Finanziert wird das Theaterfestival mit seinen rund 200.000 Euro Budget zu zwei Dritteln von örtlichen Wirtschaftsunternehmen. Denn Litauen, das baltische Land mit seinen 2,8 Millionen Einwohnern, will aufwachen aus seinem Dornröschenschlaf, Theater wirkt hier wie eine Vorhut zu Tourismus und großem Geld. Aber vieles im Showcase wirkt auch wie eine Vorhut zu einer freien, modernen Gesellschaft – denn die Themen und Formen sind überraschend zeitgenössisch, provokant und radikal.

Wie fleischgewordene Männerfantasien

Wie fleischgewordene Männerfantasien räkeln sich die vier Sirenen in „Die Stille der Sirenen“ von Laura Kutkaité auf dem Felsen. Um wenig später aufzuspringen, um ihre letzte klägliche Gehaltsverhandlung nachzuspielen – oder das letzte demütigende Casting. Sich vor allen ausziehen – nachts zur Probe bestellt zu werden – das Thema „willenloses Fleisch“ improvisieren. Souverän, lustig, aber ziemlich niederschmetternd performen die vier, was einer Frau bei ihrer Theaterkarriere so alles passieren kann.

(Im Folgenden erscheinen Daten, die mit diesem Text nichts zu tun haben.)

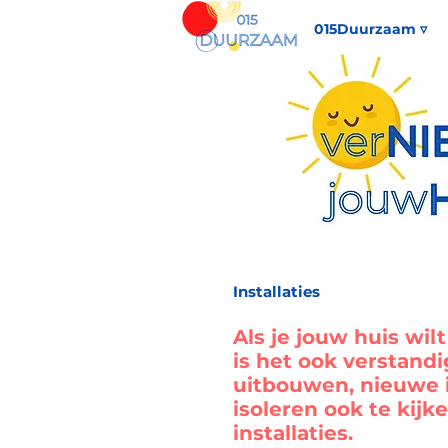
015Duurzaam ▿
Installaties
Als je jouw huis wi
is het ook verstand
uitbouwen, nieuwe 
isoleren ook te kijk
installaties.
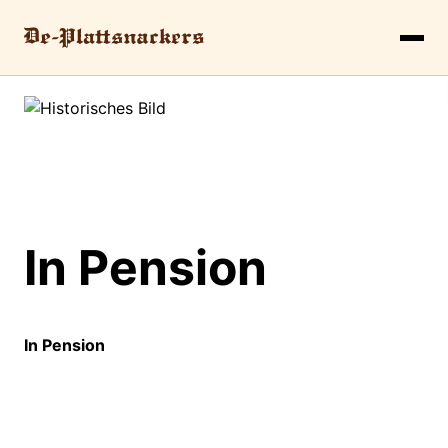
In Pension
In Pension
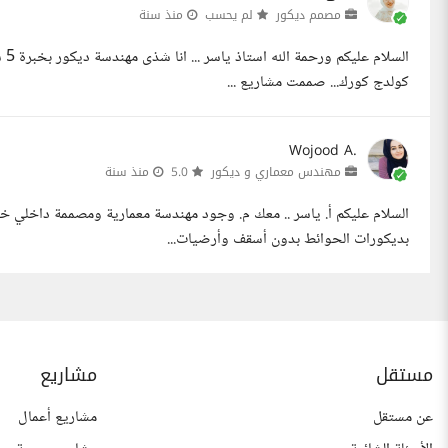
مصمم ديكور
لم يحسب
منذ سنة
ال
كولدج كورك... صممت مشاريع ...
Wojood A.
مهندس معماري و ديكور
5.0
منذ سنة
بديكورات الحوائط بدون أسقف وأرضيات...
مستقل
مشاريع
عن مستقل
مشاريع أعمال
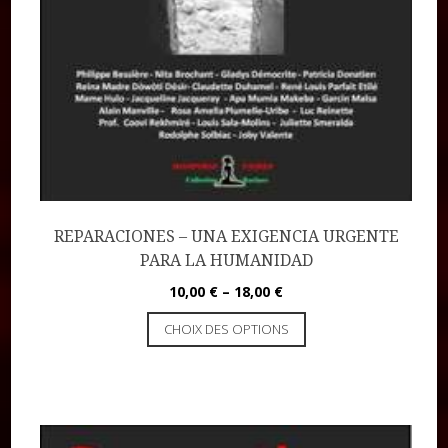
REPARACIONES – UNA EXIGENCIA URGENTE
PARA LA HUMANIDAD
10,00
€
–
18,00
€
CHOIX DES OPTIONS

Als sie bei einer Podiumsdiskussion ein MeToo-Outing nachstellen, ruft eine Frau aus dem Zuschauerraum, sie hätten ja selber Schuld. Wollten ja nur berühmt werden. Ein inszenierter Einwurf, der die Argumente der MeToo-Gegner in Litauen gut zusammenfasst, wie die Schauspielerinnen Aisté Zabotkaité und Gerda Čiuraitė danach bestätigen: „Als die MeToo-Debatte vor vier Jahren in Litauen aufflammte, war sie sofort wieder verschwunden, weil so viele Menschen dagegen arbeiteten, oft waren es Frauen. Es ist zum Verzweifeln, wie wenig sich hier tut. Oft sagen die Leute nach dem Stück: Tja. Es ist eben, wie es ist.“

Ihre einzige Hoffnung sei, dass eine junge Generation von Regisseurinnen momentan oft erfolgreicher sei als Männer. Die Inszenierung von Kutkaité bewegt sich auf feministischer Diskurshöhe, verfällt nicht in Opferhaltung und Anklage, sondern lässt die vier zu Meisterinnen ihrer Lage werden – am Ende versprühen sie punkrappend Empowerment.

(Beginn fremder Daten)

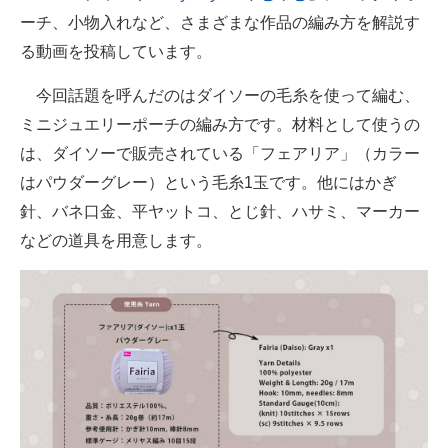
ーチ、小物入れなど、さまざまな作品の編み方を解説す
る動画を投稿しています。
今回話題を呼んだのはダイソーの毛糸を使って編む、
ミニジュエリーポーチの編み方です。材料として使うの
は、ダイソーで販売されている「フェアリア」（カラー
はパウダーグレー）という毛糸1玉です。他にはかぎ
針、バネ口金、平ヤットコ、とじ針、ハサミ、マーカー
などの道具を用意します。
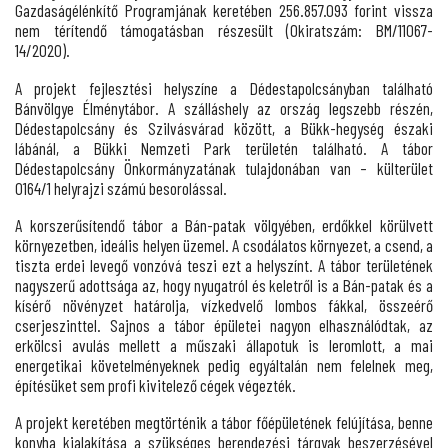
Gazdaságélénkítő Programjának keretében 256.857.093 forint vissza
nem térítendő támogatásban részesült (Okiratszám: BM/11067-
14/2020).
A projekt fejlesztési helyszíne a Dédestapolcsányban található
Bánvölgye Élménytábor. A szálláshely az ország legszebb részén,
Dédestapolcsány és Szilvásvárad között, a Bükk-hegység északi
lábánál, a Bükki Nemzeti Park területén található. A tábor
Dédestapolcsány Önkormányzatának tulajdonában van – külterület
0164/1 helyrajzi számú besorolással.
A korszerűsítendő tábor a Bán-patak völgyében, erdőkkel körülvett
környezetben, ideális helyen üzemel. A csodálatos környezet, a csend, a
tiszta erdei levegő vonzóvá teszi ezt a helyszínt. A tábor területének
nagyszerű adottsága az, hogy nyugatról és keletről is a Bán-patak és a
kísérő növényzet határolja, vízkedvelő lombos fákkal, összeérő
cserjeszinttel. Sajnos a tábor épületei nagyon elhasználódtak, az
erkölcsi avulás mellett a műszaki állapotuk is leromlott, a mai
energetikai követelményeknek pedig egyáltalán nem felelnek meg,
építésüket sem profi kivitelező cégek végezték.
A projekt keretében megtörténik a tábor főépületének felújítása, benne
konyha kialakítása a szükséges berendezési tárgyak beszerzésével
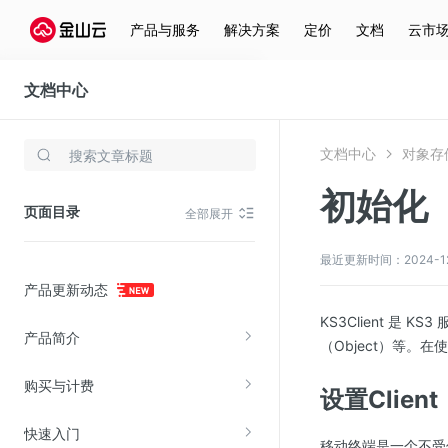
产品与服务
解决方案
定价
文档
云市
文档中心
对象存储(KS3)
文档中心
对象存储
存储与云分发
初始化（
文件存储KPFS
页面目录
全部展开
CDN
对象存储(KS3)
最近更新时间：2024-12-2
产品更新动态
云硬盘(EBS)
KS3Client 是
文件存储KFS
产品简介
（Object）等。在
全站加速
购买与计费
在线迁移服务
设置Client
快速入门
视频云服务
移动终端是一个不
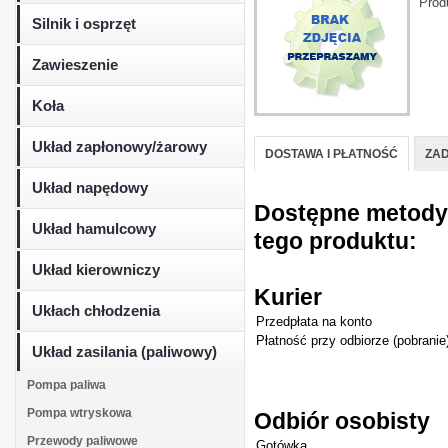
Prod
Silnik i osprzęt
Zawieszenie
Koła
Układ zapłonowy/żarowy
DOSTAWA I PŁATNOŚĆ
ZAD
Układ napędowy
Dostępne metody d
Układ hamulcowy
tego produktu:
Układ kierowniczy
Kurier
Ukłach chłodzenia
Przedpłata na konto
Płatność przy odbiorze (pobranie
Układ zasilania (paliwowy)
Pompa paliwa
Pompa wtryskowa
Odbiór osobisty
Przewody paliwowe
Gotówka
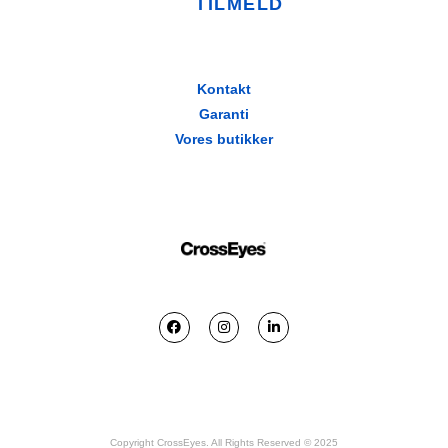
TILMELD
Kontakt
Garanti
Vores butikker
Copyright CrossEyes. All Rights Reserved © 2025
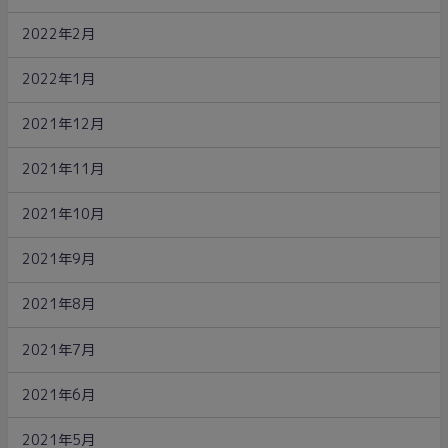
2022年2月
2022年1月
2021年12月
2021年11月
2021年10月
2021年9月
2021年8月
2021年7月
2021年6月
2021年5月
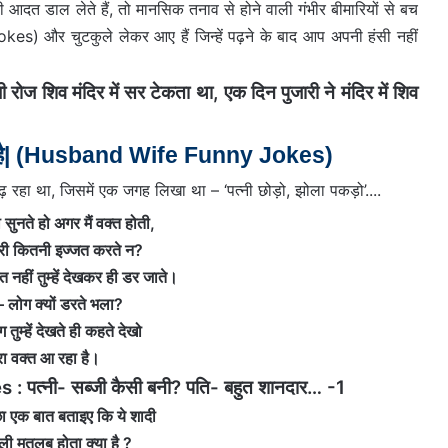
त डाल लेते हैं, तो मानसिक तनाव से होने वाली गंभीर बीमारियों से बच
es) और चुटकुले लेकर आए हैं जिन्हें पढ़ने के बाद आप अपनी हंसी नहीं
 शिव मंदिर में सर टेकता था, एक दिन पुजारी ने मंदिर में शिव
ै|
(Husband Wife Funny Jokes)
 सुनते हो अगर मैं वक्त होती,
ेरी कितनी इज्जत करते न?
 नहीं तुम्हें देखकर ही डर जाते।
 – लोग क्यों डरते भला?
 तुम्हें देखते ही कहते देखो
रा वक्त आ रहा है।
्‍नी- सब्‍जी कैसी बनी? पति- बहुत शानदार… -1
छा एक बात बताइए कि ये शादी
ी मतलब होता क्या है ?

Beeindruckend ist auch ein Stück, in dem die Tänzerin Greta Grineviciuté auf der Bühne mit einer Waschmaschine kämpft und dabei ihrer Mutter nachspürt, die während ihrer Kindheit Suizid beging. Oder die Oper „Schöner neuer Körper“ von Zygimantas Kudirka: Gebetsartig deklamierend und arienhaft singt hier ein Chor von der Invasion des Körperkultes, dem Machbarkeitsglauben der Schönheits-OPs, die das Land überfallen haben.

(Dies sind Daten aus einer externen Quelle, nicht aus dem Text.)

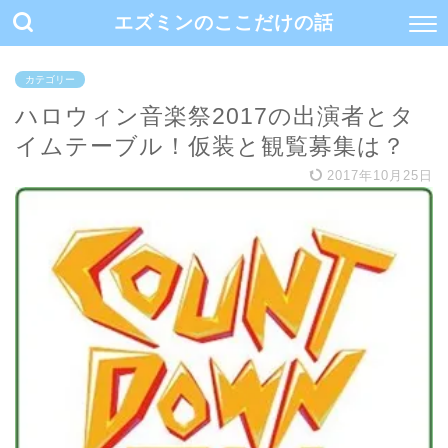
エズミンのここだけの話
カテゴリー
ハロウィン音楽祭2017の出演者とタ
イムテーブル！仮装と観覧募集は？
2017年10月25日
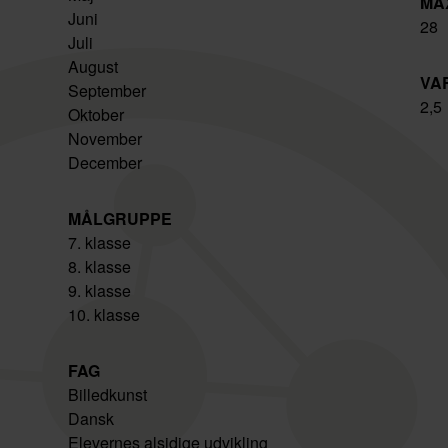
MA
Juni
28
Juli
August
VA
September
2,5
Oktober
November
December
MÅLGRUPPE
7. klasse
8. klasse
9. klasse
10. klasse
FAG
Billedkunst
Dansk
Elevernes alsidige udvikling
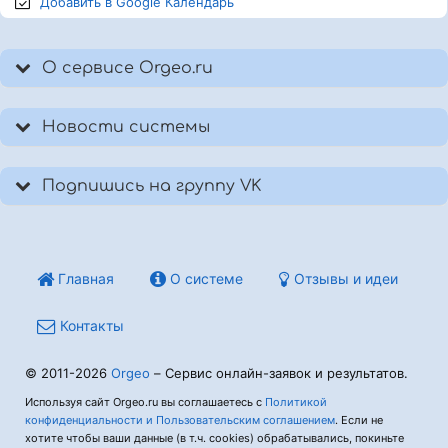
Добавить в Google
Календарь
О сервисе Orgeo.ru
Новости системы
Подпишись на группу VK
Главная
О системе
Отзывы и идеи
Контакты
© 2011-2026
Orgeo
– Сервис онлайн-заявок и результатов.
Используя сайт Orgeo.ru вы соглашаетесь с
Политикой
конфиденциальности и Пользовательским соглашением
. Если не
хотите чтобы ваши данные (в т.ч. cookies) обрабатывались, покиньте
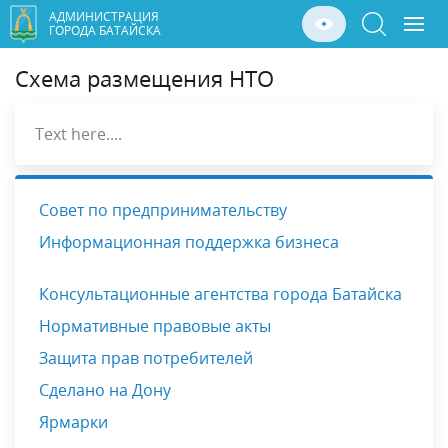
АДМИНИСТРАЦИЯ
ГОРОДА БАТАЙСКА
Схема размещения НТО
Text here....
Совет по предпринимательству
Информационная поддержка бизнеса
Консультационные агентства города Батайска
Нормативные правовые акты
Защита прав потребителей
Сделано на Дону
Ярмарки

Eine Auseinandersetzung mit von Social Media diktierten Frauen- und Körperbildern ist auch „Scylla will Mensch sein“ der Regisseurin Gabrielé Tuminaité – bei ihr gehen Theaterfilm und Bühne ständig ineinander über, agieren Frauen als groteske Dienerinnen eines alternden Regisseurs, bis ihn die weibliche Hauptfigur in Brille und Anzug von der Bühne entfernt. Auf litauischen Bühnen zumindest scheint kein Platz mehr zu sein für alte Bilder und Strukturen.